All lines of the data shown below should be output exactly as they stand.
=-=-=
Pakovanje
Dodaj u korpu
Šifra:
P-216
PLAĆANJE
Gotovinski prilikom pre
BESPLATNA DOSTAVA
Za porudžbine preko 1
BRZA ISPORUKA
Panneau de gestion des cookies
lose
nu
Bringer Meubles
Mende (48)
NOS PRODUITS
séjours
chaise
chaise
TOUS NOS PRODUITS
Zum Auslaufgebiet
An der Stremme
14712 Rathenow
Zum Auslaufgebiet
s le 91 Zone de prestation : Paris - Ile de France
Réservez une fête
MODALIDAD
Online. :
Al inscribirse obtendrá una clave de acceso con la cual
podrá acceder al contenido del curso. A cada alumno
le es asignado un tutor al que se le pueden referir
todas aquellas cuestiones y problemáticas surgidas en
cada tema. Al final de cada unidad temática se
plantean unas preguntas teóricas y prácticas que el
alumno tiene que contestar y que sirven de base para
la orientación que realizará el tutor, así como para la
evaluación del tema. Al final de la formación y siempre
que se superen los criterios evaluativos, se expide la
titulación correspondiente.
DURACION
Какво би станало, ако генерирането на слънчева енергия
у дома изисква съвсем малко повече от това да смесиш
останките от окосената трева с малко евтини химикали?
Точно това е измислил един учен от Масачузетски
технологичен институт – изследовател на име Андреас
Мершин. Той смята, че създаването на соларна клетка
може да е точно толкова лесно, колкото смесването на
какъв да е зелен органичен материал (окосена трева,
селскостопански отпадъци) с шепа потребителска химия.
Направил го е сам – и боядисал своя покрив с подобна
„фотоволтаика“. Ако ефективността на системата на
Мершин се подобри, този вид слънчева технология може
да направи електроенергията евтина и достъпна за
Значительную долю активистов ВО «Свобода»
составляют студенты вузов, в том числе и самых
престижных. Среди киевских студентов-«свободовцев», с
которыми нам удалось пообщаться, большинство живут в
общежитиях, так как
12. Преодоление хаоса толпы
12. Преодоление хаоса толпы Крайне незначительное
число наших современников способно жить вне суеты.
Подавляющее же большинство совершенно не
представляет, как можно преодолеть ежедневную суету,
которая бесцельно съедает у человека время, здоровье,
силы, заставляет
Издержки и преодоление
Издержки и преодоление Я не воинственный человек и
=-=-=
:: THE ANSWER ::
Pakovanje
Dodaj u korpu
Šifra:
P-216
PLAĆANJE
Gotovinski prilikom pre
BESPLATNA DOSTAVA
Za porudžbine preko 1
BRZA ISPORUKA
Panneau de gestion des cookies
lose
nu
Bringer Meubles
Mende (48)
NOS PRODUITS
séjours
chaise
chaise
TOUS NOS PRODUITS
Zum Auslaufgebiet
An der Stremme
14712 Rathenow
Zum Auslaufgebiet
s le 91 Zone de prestation : Paris - Ile de France
Réservez une fête
MODALIDAD
Online. :
Al inscribirse obtendrá una clave de acceso con la cual
podrá acceder al contenido del curso. A cada alumno
le es asignado un tutor al que se le pueden referir
todas aquellas cuestiones y problemáticas surgidas en
cada tema. Al final de cada unidad temática se
plantean unas preguntas teóricas y prácticas que el
alumno tiene que contestar y que sirven de base para
la orientación que realizará el tutor, así como para la
evaluación del tema. Al final de la formación y siempre
que se superen los criterios evaluativos, se expide la
titulación correspondiente.
DURACION
Какво би станало, ако генерирането на слънчева енергия
у дома изисква съвсем малко повече от това да смесиш
останките от окосената трева с малко евтини химикали?
Точно това е измислил един учен от Масачузетски
технологичен институт – изследовател на име Андреас
Мершин. Той смята, че създаването на соларна клетка
може да е точно толкова лесно, колкото смесването на
какъв да е зелен органичен материал (окосена трева,
селскостопански отпадъци) с шепа потребителска химия.
Направил го е сам – и боядисал своя покрив с подобна
„фотоволтаика“. Ако ефективността на системата на
Мершин се подобри, този вид слънчева технология може
да направи електроенергията евтина и достъпна за
Значительную долю активистов ВО «Свобода»
составляют студенты вузов, в том числе и самых
престижных. Среди киевских студентов-«свободовцев», с
которыми нам удалось пообщаться, большинство живут в
общежитиях, так как
12. Преодоление хаоса толпы
12. Преодоление хаоса толпы Крайне незначительное
число наших современников способно жить вне суеты.
Подавляющее же большинство совершенно не
представляет, как можно преодолеть ежедневную суету,
которая бесцельно съедает у человека время, здоровье,
силы, заставляет
Издержки и преодоление
Издержки и преодоление Я не воинственный человек и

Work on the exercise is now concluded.